== Quoted passage ==
The intense vibration of boiler pipelines can cause equipment damage, affect the safe operation of power generation units, and even pose a threat to the personal safety of workers. When the power generation unit is operating, it is necessary to closely monitor the vibration of the pipelines. If abnormal vibrations occur, it is necessary to identify the cause and take measures to control the vibration within the acceptable range. Similarly, abnormal vibrations of the boiler pipelines after the shutdown of the boiler can also have a serious impact on the equipment. This paper analyzes the phenomenon of severe vibration of the boiler pipelines after the shutdown of the waste heat recovery boiler, identifies the causes of the boiler pipeline vibration, and takes corresponding technical measures to solve the problem of abnormal vibration of the boiler pipeline.
Common Vibrations in Power Plant Operations The occurrence of steam and water pipeline vibration is a common phenomenon during power plant operations. Equipment operation inevitably leads to some level of vibration, which is currently unavoidable from both a technical and economic standpoint.
Impact of Excessive Vibration Excessive vibrations pose a significant threat to equipment operation and the personal safety of workers. In extreme cases, they can result in the complete shutdown of power plant operations. It is important to address these issues to maintain the safety and efficiency of power generation.
Research on Boiler Operation Vibration Domestic scholars have extensively studied the various vibration issues that arise during boiler operation. For instance, Li Changzheng and colleagues [1] discovered that the significant vibration in the boiler feedwater pipeline was due to poor installation practices and the absence of intermediate gaskets.
===
### Prompt 1
From the records, set down word for word the lines starting with the line containing "## 11.2 单播和多播 MAC 消息格式" and continuing through the line containing "- 不允许携带 MAC".
The records below are unrelated to the text above.
== Record extracts ==
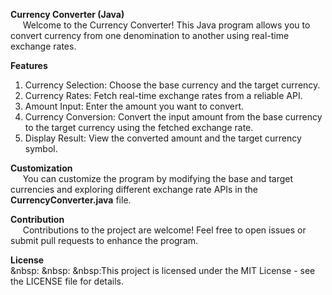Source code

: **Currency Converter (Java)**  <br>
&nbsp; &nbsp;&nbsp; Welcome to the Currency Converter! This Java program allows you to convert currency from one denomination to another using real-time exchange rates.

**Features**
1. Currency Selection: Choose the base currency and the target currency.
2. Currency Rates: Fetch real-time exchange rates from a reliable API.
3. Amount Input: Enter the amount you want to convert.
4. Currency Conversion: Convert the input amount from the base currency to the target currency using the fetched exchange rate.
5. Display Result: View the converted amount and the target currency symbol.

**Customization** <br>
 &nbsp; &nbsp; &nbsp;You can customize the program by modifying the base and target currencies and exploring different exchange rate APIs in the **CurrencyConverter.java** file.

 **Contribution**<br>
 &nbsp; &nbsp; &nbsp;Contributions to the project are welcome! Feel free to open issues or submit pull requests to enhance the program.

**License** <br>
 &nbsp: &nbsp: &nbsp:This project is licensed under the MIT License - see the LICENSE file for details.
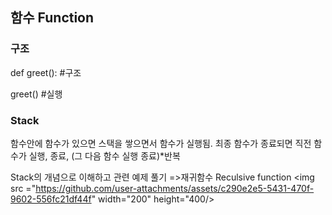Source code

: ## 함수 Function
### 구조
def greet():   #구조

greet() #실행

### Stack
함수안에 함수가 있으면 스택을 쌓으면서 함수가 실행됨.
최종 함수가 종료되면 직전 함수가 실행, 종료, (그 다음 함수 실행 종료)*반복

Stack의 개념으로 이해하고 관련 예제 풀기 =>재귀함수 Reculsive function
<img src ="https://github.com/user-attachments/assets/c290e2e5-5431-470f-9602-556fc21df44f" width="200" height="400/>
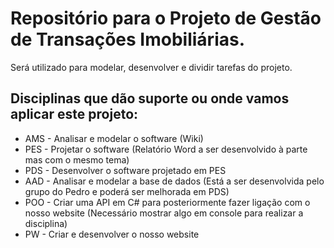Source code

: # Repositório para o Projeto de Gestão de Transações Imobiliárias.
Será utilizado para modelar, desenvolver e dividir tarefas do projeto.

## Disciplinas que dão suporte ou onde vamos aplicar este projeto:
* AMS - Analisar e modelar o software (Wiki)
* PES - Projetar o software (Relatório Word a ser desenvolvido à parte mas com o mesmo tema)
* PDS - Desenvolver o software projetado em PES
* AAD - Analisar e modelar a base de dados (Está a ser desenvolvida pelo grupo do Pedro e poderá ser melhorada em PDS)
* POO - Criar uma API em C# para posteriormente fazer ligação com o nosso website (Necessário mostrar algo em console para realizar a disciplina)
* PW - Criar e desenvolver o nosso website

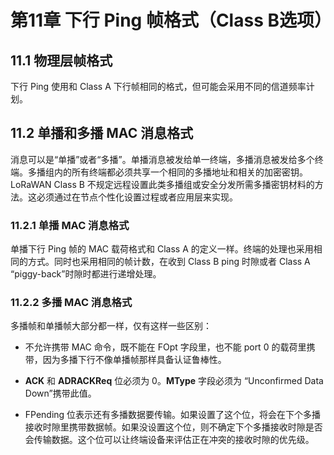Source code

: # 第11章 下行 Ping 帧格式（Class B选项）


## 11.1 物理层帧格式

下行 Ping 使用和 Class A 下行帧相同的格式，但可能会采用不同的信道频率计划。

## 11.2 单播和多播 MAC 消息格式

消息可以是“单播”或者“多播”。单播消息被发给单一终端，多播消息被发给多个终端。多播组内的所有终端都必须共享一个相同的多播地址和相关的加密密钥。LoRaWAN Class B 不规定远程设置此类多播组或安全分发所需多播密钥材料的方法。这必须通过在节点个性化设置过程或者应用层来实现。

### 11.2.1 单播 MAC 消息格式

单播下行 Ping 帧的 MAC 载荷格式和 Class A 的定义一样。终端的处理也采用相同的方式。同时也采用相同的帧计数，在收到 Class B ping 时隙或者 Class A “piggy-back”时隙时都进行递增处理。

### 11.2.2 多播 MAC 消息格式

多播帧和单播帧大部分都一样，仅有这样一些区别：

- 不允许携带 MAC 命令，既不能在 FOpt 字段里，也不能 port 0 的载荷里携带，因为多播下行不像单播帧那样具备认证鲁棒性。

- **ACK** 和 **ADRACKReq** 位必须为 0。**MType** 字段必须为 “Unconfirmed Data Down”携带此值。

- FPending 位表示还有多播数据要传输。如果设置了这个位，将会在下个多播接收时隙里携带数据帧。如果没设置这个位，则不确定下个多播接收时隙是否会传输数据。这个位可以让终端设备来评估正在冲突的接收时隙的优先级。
===
### Prompt 2
Answer these questions about the text on boiler pipeline vibration:
(a) After the shutdown of which boiler did the severe pipeline vibration analyzed in the paper occur?
(b) In extreme cases, what can excessive vibrations result in?
(c) What did Li Changzheng and colleagues find caused the significant vibration in the boiler feedwater pipeline?

### Final answer 1
## 11.2 单播和多播 MAC 消息格式

消息可以是“单播”或者“多播”。单播消息被发给单一终端，多播消息被发给多个终端。多播组内的所有终端都必须共享一个相同的多播地址和相关的加密密钥。LoRaWAN Class B 不规定远程设置此类多播组或安全分发所需多播密钥材料的方法。这必须通过在节点个性化设置过程或者应用层来实现。

### 11.2.1 单播 MAC 消息格式

单播下行 Ping 帧的 MAC 载荷格式和 Class A 的定义一样。终端的处理也采用相同的方式。同时也采用相同的帧计数，在收到 Class B ping 时隙或者 Class A “piggy-back”时隙时都进行递增处理。

### 11.2.2 多播 MAC 消息格式

多播帧和单播帧大部分都一样，仅有这样一些区别：

- 不允许携带 MAC 命令，既不能在 FOpt 字段里，也不能 port 0 的载荷里携带，因为多播下行不像单播帧那样具备认证鲁棒性。

### Final answer 2
(a) The waste heat recovery boiler.
(b) The complete shutdown of power plant operations.
(c) Poor installation practices and the absence of intermediate gaskets.